The existence of small prime gaps in subsets of the integers

TL;DR

This paper extends the understanding of small prime gaps to various subsets of integers, showing that such gaps occur with positive density and are bounded, generalizing previous results beyond arithmetic progressions.

Contribution

It introduces new methods to prove the existence of small and bounded prime gaps in general sets of integers, broadening the scope of prior work focused on specific cases.

Findings

Small prime gaps occur with positive proportion in subsets of integers.

Bounded prime gaps are established for general classes of sets.

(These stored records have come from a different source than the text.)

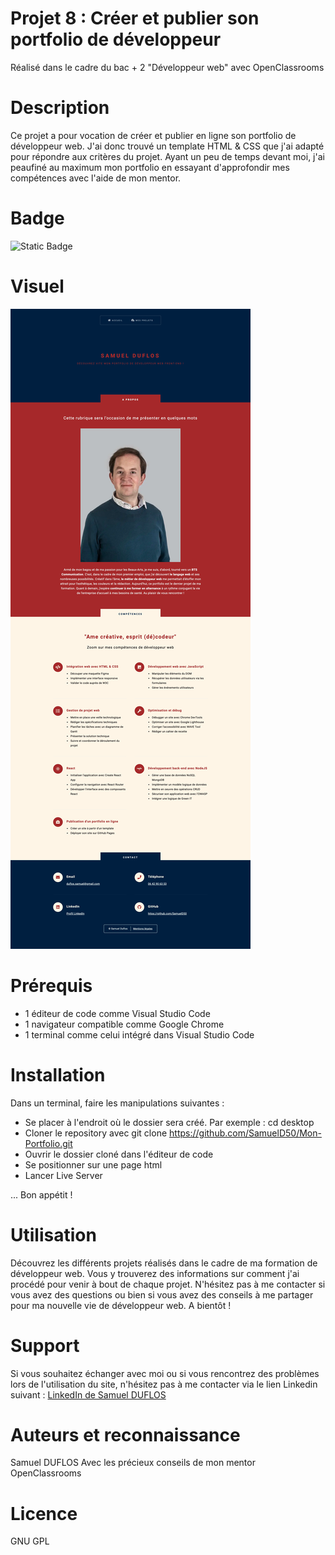 # Projet 8 : Créer et publier son portfolio de développeur

Réalisé dans le cadre du bac + 2 "Développeur web" avec OpenClassrooms

# Description

Ce projet a pour vocation de créer et publier en ligne son portfolio de développeur web. J'ai donc trouvé un template HTML & CSS que j'ai adapté pour répondre aux critères du projet. Ayant un peu de temps devant moi, j'ai peaufiné au maximum mon portfolio en essayant d'approfondir mes compétences avec l'aide de mon mentor.


# Badge

![Static Badge](https://img.shields.io/badge/Mon_Portfolio-Développeur_web-gold?style=plastic&link=https://github.com/SamuelD50/Mon-Portfolio)

# Visuel

![Capture-site-Mon-Portfolio](https://github.com/SamuelD50/Mon-Portfolio/blob/main/images/Monportfolioforreadme.webp)

# Prérequis

- 1 éditeur de code comme Visual Studio Code
- 1 navigateur compatible comme Google Chrome
- 1 terminal comme celui intégré dans Visual Studio Code

# Installation

Dans un terminal, faire les manipulations suivantes :
- Se placer à l'endroit où le dossier sera créé. Par exemple : cd desktop
- Cloner le repository avec git clone https://github.com/SamuelD50/Mon-Portfolio.git
- Ouvrir le dossier cloné dans l'éditeur de code
- Se positionner sur une page html
- Lancer Live Server

... Bon appétit !

# Utilisation

Découvrez les différents projets réalisés dans le cadre de ma formation de développeur web. Vous y trouverez des informations sur comment j'ai procédé pour venir à bout de chaque projet. N'hésitez pas à me contacter si vous avez des questions ou bien si vous avez des conseils à me partager pour ma nouvelle vie de développeur web. A bientôt !

# Support

Si vous souhaitez échanger avec moi ou si vous rencontrez des problèmes lors de l'utilisation du site, n'hésitez pas à me contacter via le lien Linkedin suivant :
<a href="https://www.linkedin.com/in/duflos-samuel-b5624b135/" title="LinkedIn" target="_blank">
  LinkedIn de Samuel DUFLOS
</a>

# Auteurs et reconnaissance

Samuel DUFLOS
Avec les précieux conseils de mon mentor OpenClassrooms

# Licence

GNU GPL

Results extend beyond arithmetic progressions to more general sets.

Abstract

We consider the problem of finding small prime gaps in various sets of integers $\mathcal{C}$. Following the work of Goldston-Pintz-Yildirim, we will consider collections of natural numbers that are well-controlled in arithmetic progressions. Letting $q_n$ denote the $n$-th prime in $\mathcal{C}$, we will establish that for any small constant $\epsilon>0$, the set $\left\{q_n| q_{n+1}-q_n \leq \epsilon \log n \right\}$ constitutes a positive proportion of all prime numbers. Using the techniques developed by Maynard and Tao we will also demonstrate that $\mathcal{C}$ has bounded prime gaps. Specific examples, such as the case where $\mathcal{C}$ is an arithmetic progression have already been studied and so the purpose of this paper is to present results for general classes of sets.